Output only these lines, set down exactly: the one containing "Document page, 2001x1125 pixels." and each line after it through the end of the records.

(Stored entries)
◆ ◆ ◆ ◆ ◆
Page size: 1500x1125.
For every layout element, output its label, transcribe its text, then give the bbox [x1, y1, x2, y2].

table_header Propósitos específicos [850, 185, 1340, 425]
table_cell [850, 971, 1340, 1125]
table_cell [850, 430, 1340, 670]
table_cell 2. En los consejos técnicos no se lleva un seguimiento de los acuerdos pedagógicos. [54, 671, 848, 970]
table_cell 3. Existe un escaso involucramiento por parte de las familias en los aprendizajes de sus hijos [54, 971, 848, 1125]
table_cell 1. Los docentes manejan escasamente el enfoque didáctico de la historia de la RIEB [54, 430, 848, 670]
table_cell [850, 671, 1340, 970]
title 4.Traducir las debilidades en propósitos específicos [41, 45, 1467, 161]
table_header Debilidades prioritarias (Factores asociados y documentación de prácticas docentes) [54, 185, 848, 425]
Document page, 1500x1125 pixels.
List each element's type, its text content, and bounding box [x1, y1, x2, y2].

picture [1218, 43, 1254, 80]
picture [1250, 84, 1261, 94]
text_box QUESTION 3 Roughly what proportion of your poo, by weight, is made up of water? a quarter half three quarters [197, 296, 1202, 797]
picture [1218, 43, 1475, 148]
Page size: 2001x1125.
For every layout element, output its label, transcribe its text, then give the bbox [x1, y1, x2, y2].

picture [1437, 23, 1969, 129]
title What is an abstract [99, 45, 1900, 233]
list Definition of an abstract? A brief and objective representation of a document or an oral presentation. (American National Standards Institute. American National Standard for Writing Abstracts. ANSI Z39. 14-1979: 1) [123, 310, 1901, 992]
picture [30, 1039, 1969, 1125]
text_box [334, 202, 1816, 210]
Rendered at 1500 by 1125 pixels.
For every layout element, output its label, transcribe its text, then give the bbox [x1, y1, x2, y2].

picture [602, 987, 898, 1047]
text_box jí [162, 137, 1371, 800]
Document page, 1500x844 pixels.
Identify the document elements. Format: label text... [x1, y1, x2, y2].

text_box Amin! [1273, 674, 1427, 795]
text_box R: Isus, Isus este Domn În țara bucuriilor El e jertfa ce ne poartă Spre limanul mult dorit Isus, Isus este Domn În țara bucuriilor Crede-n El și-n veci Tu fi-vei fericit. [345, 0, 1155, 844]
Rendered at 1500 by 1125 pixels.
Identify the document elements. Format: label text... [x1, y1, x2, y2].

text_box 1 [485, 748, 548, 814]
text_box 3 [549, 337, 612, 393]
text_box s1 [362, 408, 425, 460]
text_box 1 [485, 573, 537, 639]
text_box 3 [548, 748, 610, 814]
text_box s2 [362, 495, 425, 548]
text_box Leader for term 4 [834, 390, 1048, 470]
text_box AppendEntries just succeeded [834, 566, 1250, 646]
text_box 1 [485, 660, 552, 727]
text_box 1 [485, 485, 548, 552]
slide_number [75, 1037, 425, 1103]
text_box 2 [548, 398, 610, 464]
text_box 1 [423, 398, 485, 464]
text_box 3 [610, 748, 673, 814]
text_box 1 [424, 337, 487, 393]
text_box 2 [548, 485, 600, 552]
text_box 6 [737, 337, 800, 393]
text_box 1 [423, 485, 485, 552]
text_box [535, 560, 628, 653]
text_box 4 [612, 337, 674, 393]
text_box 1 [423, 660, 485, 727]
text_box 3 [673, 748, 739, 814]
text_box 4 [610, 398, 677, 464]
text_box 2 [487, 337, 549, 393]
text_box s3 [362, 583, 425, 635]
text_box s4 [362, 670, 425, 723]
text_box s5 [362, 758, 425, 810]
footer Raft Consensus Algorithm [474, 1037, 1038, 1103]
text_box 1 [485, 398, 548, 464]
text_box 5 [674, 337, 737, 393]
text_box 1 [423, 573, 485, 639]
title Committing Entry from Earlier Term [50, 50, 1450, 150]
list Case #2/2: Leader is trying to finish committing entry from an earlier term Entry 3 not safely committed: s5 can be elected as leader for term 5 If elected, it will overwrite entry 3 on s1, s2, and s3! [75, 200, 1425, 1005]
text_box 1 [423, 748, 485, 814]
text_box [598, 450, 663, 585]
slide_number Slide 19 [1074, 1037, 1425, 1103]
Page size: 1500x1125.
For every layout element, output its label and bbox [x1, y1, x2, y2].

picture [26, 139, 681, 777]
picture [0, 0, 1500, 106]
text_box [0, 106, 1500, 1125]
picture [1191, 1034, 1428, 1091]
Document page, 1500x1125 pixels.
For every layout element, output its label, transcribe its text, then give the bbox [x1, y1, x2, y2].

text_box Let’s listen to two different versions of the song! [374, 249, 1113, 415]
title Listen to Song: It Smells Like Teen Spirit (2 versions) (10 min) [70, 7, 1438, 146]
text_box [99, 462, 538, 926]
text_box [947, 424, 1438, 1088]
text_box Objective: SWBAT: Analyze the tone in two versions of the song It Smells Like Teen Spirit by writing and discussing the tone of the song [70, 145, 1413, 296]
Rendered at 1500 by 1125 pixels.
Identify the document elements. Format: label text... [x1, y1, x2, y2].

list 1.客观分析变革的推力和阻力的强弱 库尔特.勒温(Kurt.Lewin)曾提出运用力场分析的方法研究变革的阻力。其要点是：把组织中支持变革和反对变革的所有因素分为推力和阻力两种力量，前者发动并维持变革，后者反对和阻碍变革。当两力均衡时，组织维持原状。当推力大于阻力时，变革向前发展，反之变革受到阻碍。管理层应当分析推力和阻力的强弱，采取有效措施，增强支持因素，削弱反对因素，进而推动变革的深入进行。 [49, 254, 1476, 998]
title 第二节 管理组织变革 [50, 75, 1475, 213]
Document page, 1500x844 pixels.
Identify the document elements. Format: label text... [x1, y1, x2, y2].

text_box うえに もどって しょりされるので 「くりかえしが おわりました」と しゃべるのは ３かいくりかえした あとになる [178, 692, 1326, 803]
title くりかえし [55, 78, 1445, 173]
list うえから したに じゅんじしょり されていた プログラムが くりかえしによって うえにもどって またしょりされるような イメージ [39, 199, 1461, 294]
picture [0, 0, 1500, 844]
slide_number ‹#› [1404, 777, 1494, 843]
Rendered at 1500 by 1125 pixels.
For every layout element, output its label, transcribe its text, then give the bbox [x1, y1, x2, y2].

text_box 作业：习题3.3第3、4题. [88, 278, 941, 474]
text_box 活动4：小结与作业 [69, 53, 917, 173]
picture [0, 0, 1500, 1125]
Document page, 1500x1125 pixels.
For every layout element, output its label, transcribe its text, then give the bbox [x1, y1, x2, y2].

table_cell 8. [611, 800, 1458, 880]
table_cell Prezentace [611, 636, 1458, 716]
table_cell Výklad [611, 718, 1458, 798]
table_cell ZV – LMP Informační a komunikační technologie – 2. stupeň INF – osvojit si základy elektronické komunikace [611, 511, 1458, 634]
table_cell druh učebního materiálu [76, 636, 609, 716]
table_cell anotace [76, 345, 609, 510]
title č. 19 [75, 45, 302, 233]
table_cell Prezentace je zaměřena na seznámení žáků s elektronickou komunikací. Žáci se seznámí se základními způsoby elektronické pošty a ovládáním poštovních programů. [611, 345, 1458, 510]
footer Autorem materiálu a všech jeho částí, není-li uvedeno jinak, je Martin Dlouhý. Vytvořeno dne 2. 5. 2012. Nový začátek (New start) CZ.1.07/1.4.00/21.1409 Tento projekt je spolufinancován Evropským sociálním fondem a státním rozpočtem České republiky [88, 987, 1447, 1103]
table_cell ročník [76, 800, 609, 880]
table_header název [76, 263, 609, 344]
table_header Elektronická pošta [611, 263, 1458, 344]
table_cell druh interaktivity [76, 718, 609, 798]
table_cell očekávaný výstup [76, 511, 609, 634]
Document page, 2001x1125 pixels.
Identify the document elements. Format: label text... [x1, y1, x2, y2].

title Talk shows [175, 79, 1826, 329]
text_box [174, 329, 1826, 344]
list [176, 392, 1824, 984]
◆ ◆ ◆ ◆ ◆
■ RESULT OF THIS EXERCISE:
Document page, 2001x1125 pixels.
Identify the document elements. Format: label text... [x1, y1, x2, y2].

title Talk shows [175, 79, 1826, 329]
text_box [174, 329, 1826, 344]
list [176, 392, 1824, 984]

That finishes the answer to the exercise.